St. Mary Magdalene is a patron saint of apothecaries, the contemplative life, converts, penitent sinners, tanners, and women

Mary of Magdala was neither a prostitute nor – certainly not – the wife of the Lord. She was simply the woman possessed by seven demons who was rescued by Jesus and who followed him faithfully for the rest of her life.  Angels were the messengers of the Incarnation; God granted this woman, one of us, to be the messenger of the Resurrection.  She followed Him during His ministry, to the cross and to the empty tomb:  She has always been the example of great love and great forgiveness, one of those close to Jesus who grasped the truth of God’s love for human beings and spent her life bearing witness to that love.

July 26

Sts. Anne and Joachim

In the Scriptures, Matthew and Luke provide a legal family history of Jesus, tracing his ancestry from his adoptive father Joseph back to Adam, to show that Jesus is the culmination of the history of our salvation. But his mother’s family is neglected; even the names “Joachim” and “Anne” come from a source written more than a century after Jesus died.  Information concerning these parents of Mary is taken from apocryphal sources: The Gospel of the Nativity of Mary, the Gospel of PseudoMatthew, and the Protoevangelium of James.
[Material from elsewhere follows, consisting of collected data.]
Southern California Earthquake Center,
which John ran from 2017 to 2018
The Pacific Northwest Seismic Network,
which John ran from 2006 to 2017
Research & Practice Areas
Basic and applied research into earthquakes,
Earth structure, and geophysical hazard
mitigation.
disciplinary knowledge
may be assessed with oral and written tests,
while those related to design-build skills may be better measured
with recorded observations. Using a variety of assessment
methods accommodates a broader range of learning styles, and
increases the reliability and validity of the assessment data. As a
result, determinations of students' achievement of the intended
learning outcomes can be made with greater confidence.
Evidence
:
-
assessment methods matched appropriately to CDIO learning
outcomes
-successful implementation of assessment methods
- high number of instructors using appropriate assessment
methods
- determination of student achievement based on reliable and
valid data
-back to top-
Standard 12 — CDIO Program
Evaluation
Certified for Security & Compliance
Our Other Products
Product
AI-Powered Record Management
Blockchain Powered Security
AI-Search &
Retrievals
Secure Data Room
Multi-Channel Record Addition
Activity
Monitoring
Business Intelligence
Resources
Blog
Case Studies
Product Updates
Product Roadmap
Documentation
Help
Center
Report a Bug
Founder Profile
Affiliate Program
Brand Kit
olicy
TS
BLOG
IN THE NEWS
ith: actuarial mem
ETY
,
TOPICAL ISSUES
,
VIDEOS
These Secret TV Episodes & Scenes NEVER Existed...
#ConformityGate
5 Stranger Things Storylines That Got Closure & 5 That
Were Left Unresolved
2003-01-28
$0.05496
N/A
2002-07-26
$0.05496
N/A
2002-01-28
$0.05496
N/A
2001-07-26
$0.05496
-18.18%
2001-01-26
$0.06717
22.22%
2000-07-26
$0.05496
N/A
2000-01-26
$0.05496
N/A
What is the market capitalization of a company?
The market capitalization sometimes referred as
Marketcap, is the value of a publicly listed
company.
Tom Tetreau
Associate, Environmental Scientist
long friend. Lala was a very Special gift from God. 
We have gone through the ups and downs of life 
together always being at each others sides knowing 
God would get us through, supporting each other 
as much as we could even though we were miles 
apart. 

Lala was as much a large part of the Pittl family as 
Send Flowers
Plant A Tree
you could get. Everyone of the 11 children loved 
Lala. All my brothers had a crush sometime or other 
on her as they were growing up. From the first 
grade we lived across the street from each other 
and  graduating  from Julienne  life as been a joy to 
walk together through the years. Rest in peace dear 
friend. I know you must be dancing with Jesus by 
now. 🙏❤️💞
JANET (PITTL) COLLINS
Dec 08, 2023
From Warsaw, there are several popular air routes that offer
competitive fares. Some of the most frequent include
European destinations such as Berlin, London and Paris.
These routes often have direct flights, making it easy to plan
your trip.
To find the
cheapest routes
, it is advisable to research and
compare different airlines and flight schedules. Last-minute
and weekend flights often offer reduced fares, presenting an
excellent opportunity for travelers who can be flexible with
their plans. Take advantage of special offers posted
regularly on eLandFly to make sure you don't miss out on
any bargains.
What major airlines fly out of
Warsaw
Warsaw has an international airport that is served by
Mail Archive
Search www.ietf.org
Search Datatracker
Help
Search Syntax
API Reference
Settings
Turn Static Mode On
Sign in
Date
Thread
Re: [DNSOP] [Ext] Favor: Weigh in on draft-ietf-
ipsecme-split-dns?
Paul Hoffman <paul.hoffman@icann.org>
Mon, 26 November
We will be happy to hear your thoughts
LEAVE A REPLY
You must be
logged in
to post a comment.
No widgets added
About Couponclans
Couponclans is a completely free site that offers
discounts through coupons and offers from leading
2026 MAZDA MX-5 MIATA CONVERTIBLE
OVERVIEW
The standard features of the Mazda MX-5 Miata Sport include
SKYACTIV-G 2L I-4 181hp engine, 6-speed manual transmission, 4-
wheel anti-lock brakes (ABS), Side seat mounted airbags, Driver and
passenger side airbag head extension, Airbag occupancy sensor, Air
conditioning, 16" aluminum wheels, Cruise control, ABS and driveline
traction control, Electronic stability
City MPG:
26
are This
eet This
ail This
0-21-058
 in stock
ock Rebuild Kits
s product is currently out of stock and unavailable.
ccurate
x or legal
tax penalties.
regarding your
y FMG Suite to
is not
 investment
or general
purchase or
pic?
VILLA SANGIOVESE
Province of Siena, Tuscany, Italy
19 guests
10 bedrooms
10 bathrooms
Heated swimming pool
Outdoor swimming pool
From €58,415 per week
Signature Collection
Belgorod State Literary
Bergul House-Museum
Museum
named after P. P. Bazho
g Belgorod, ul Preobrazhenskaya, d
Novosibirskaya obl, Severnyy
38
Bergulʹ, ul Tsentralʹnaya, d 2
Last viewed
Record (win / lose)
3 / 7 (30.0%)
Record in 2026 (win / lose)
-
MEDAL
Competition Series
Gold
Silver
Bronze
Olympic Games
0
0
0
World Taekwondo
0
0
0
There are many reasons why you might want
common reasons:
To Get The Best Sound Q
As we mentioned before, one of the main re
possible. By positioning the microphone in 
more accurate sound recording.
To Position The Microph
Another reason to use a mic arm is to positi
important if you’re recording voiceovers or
Whether we rely on the traditions about Mary’s childhood or make guesses from the information in the Bible, we see in her a fulfillment of many generations of prayerful persons, herself steeped in the religious traditions of her people.

Anne was the wife of St. Joachim. St. Anne became popular in the Roman Church in the thirteenth century, having been venerated in the Eastern Church since earliest times. Anne and Joachim had been married for a long time without children. Both prayed for an end to their barrenness, and an angel appeared to Joachim and to Anne, while he was away, telling them that she was pregnant. The angel also told Anne that the fruit of her womb “shall be blessed by all the world.”


Many legends have flourished about Anne and Joachim, but little is known about their lives. Veneration of Anne has been constant throughout the history of the Church, particularly in Constantinople. There she was included in the calendar, one of the oldest documents of Christendom. Her feast was instituted in the Roman calendar in 1481 by Pope Sixtus IV and universally by Pope Gregory XIII. In 1969 the feast day of St Joachim and the feast day of St Anne were joined together to be celebrated on July 26 as the feast of Saints Joachim and Anne.

Sts. Anne and Joachim are the patron saints of grandparents.
St. Anne is a patron saint of mothers, grandmothers, nursemaids, and women in labor; and of Naples and Florence
St. Joachim is a patron of fathers and grandfathers.

“O blessed couple, all the world is indebted to you, for it is by your means that it can offer to its Creator the most excellent gift possible, her who is worthy to be Mother of his only son.”